T. S. Eliot (1888–1965) was a poet, playwright, critic, publisher, and author of The Waste Land, arguably the most influential poetic work of the twentieth century. Born in St. Louis and educated at Harvard and the Sorbonne, in 1914 he immigrated to England, where Ezra Pound befriended and mentored him. The publication of Prufrock and Other Observations (1917), his first collection, established Eliot immediately. Other notable works include Ash-Wednesday; Old Possum’s Book of Practical Cats; Four Quartets; and the play Murder in the Cathedral. Eliot was awarded the Nobel Prize in Literature in 1948.

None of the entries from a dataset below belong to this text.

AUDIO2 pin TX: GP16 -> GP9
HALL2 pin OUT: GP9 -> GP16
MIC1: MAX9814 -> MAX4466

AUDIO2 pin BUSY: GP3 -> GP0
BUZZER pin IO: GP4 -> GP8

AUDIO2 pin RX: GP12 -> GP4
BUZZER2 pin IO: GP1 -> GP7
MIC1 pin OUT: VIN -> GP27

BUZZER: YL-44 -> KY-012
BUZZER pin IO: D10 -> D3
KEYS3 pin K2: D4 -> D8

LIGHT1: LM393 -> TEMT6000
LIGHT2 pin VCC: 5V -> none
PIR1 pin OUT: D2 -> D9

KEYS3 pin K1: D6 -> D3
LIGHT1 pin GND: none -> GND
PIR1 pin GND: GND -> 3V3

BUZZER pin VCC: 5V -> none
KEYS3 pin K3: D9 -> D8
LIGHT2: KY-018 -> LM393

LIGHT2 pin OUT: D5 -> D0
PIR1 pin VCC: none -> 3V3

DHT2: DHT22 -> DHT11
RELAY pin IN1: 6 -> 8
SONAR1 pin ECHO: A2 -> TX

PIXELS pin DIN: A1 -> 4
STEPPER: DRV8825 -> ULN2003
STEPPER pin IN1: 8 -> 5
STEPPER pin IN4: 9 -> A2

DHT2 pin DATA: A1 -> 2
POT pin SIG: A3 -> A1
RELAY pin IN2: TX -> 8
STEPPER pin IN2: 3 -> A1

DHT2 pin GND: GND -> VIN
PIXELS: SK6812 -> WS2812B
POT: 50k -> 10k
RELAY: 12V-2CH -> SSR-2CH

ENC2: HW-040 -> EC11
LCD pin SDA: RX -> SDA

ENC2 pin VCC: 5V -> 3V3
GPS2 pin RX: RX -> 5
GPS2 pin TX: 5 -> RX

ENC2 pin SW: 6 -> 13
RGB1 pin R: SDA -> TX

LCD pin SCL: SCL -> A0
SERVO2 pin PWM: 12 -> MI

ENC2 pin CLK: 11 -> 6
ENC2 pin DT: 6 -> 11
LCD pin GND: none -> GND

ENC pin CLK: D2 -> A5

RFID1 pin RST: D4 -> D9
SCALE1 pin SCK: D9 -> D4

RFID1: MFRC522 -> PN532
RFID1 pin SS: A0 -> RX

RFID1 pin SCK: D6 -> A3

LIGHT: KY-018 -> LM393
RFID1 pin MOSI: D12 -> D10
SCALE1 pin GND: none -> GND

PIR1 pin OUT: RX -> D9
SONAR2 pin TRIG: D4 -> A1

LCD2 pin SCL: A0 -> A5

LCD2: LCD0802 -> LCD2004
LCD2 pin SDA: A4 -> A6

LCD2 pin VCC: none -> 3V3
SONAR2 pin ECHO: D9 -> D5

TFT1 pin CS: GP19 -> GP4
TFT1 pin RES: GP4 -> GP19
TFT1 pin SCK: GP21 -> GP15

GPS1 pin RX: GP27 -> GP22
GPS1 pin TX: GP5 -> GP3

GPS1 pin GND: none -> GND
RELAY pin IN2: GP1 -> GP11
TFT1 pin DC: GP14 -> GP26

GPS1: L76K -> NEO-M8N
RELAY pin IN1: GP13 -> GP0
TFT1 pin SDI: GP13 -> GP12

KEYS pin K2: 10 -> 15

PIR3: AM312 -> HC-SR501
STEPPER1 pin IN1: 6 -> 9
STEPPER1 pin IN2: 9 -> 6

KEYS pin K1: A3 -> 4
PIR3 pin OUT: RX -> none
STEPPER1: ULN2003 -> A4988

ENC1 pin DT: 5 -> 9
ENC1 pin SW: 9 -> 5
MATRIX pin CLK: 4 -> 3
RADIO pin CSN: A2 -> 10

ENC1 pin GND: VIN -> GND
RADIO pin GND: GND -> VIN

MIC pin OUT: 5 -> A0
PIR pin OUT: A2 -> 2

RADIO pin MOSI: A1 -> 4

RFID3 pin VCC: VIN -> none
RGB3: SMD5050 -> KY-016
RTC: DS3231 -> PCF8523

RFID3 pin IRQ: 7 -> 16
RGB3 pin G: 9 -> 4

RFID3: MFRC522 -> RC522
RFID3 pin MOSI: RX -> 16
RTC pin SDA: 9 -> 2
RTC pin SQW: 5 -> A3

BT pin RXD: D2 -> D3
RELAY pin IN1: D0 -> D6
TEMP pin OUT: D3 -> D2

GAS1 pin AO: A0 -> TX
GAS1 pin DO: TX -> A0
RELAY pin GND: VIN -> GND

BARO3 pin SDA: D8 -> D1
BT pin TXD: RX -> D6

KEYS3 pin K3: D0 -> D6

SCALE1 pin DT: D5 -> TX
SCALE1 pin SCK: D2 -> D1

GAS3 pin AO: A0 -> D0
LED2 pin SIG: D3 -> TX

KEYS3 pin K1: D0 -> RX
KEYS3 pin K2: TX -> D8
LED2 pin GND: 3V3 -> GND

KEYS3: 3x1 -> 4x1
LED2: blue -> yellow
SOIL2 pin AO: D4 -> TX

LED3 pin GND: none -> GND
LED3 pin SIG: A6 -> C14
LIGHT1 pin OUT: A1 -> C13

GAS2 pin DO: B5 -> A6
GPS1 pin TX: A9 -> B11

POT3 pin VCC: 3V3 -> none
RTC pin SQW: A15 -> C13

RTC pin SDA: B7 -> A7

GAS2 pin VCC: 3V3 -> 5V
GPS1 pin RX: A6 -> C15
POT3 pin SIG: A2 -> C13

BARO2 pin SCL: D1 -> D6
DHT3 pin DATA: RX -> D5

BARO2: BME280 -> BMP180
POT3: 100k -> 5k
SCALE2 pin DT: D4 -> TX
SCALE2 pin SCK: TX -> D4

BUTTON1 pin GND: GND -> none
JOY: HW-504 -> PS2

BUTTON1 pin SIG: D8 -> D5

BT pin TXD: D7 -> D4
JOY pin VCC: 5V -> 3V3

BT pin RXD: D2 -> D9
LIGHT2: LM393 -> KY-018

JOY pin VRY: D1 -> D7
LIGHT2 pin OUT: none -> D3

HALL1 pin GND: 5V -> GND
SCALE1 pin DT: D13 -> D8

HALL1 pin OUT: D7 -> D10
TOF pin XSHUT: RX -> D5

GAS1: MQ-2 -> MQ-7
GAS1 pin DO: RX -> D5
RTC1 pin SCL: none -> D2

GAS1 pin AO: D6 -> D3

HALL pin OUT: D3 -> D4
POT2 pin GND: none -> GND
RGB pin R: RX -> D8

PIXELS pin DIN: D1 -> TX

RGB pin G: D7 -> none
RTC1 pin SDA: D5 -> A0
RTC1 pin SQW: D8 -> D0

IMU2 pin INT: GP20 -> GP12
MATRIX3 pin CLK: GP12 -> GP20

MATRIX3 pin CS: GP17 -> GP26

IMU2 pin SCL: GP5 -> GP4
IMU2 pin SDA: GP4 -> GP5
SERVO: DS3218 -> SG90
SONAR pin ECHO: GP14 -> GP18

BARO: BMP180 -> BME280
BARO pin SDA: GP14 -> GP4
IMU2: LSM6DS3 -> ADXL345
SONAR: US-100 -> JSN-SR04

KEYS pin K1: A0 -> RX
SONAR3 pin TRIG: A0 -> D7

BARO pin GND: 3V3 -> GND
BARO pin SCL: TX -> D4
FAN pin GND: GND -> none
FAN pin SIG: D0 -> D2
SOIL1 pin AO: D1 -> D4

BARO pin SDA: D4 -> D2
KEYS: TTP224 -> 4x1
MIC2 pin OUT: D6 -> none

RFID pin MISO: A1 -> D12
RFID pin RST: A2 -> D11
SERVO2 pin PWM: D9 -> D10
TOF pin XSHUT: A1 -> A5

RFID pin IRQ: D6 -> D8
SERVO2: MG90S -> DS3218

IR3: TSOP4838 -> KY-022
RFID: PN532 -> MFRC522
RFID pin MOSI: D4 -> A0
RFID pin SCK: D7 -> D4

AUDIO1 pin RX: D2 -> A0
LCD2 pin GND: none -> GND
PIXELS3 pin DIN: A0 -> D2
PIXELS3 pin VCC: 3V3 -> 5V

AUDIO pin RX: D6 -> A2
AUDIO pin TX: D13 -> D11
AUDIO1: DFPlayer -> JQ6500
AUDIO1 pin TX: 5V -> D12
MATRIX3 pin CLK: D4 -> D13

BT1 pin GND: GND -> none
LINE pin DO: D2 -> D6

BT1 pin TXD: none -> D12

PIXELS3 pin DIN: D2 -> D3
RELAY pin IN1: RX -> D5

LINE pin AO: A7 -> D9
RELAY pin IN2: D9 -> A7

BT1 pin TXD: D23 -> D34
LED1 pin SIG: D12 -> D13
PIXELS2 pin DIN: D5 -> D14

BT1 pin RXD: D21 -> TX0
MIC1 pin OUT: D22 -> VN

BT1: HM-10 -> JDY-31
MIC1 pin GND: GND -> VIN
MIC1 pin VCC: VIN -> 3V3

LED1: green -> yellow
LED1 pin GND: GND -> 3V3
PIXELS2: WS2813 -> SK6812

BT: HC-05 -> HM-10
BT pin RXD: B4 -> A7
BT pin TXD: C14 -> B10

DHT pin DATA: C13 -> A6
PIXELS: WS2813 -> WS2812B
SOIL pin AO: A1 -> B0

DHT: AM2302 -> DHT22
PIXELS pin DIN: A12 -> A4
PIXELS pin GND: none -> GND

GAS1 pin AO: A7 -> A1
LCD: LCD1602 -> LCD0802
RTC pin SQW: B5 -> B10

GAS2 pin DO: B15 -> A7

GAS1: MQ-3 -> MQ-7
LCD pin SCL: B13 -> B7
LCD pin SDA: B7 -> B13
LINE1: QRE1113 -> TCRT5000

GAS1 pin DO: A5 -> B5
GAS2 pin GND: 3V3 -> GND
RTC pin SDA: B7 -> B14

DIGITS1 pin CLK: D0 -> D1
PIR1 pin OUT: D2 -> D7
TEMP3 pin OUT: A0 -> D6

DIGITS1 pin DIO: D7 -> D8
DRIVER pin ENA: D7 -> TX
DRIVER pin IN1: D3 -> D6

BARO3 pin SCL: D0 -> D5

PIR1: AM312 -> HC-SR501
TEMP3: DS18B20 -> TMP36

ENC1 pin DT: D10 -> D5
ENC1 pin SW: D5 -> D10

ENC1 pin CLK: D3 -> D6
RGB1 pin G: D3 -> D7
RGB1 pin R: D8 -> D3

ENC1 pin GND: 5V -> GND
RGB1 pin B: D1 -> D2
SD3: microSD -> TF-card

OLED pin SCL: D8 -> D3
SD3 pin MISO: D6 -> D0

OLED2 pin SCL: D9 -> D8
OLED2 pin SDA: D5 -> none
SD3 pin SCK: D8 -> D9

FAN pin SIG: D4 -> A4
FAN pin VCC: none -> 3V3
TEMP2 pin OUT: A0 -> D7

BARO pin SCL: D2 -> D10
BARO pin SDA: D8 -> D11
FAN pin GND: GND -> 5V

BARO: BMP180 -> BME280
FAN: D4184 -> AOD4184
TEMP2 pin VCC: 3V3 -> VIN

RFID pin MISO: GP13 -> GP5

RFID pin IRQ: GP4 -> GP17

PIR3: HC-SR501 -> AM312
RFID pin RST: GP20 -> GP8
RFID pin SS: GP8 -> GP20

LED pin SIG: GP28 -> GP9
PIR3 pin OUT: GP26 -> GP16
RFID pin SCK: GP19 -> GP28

Tradition and the Individual Talent

An Essay

by T. S. Eliot
I.

In English writing we seldom speak of tradition, though we occasionally apply its name in deploring its absence. We cannot refer to “the tradition” or to “a tradition”; at most, we employ the adjective in saying that the poetry of So-and-so is “traditional” or even “too traditional.” Seldom, perhaps, does the word appear except in a phrase of censure. If otherwise, it is vaguely approbative, with the implication, as to the work approved, of some pleasing archaeological reconstruction. You can hardly make the word agreeable to English ears without this comfortable reference to the reassuring science of archaeology.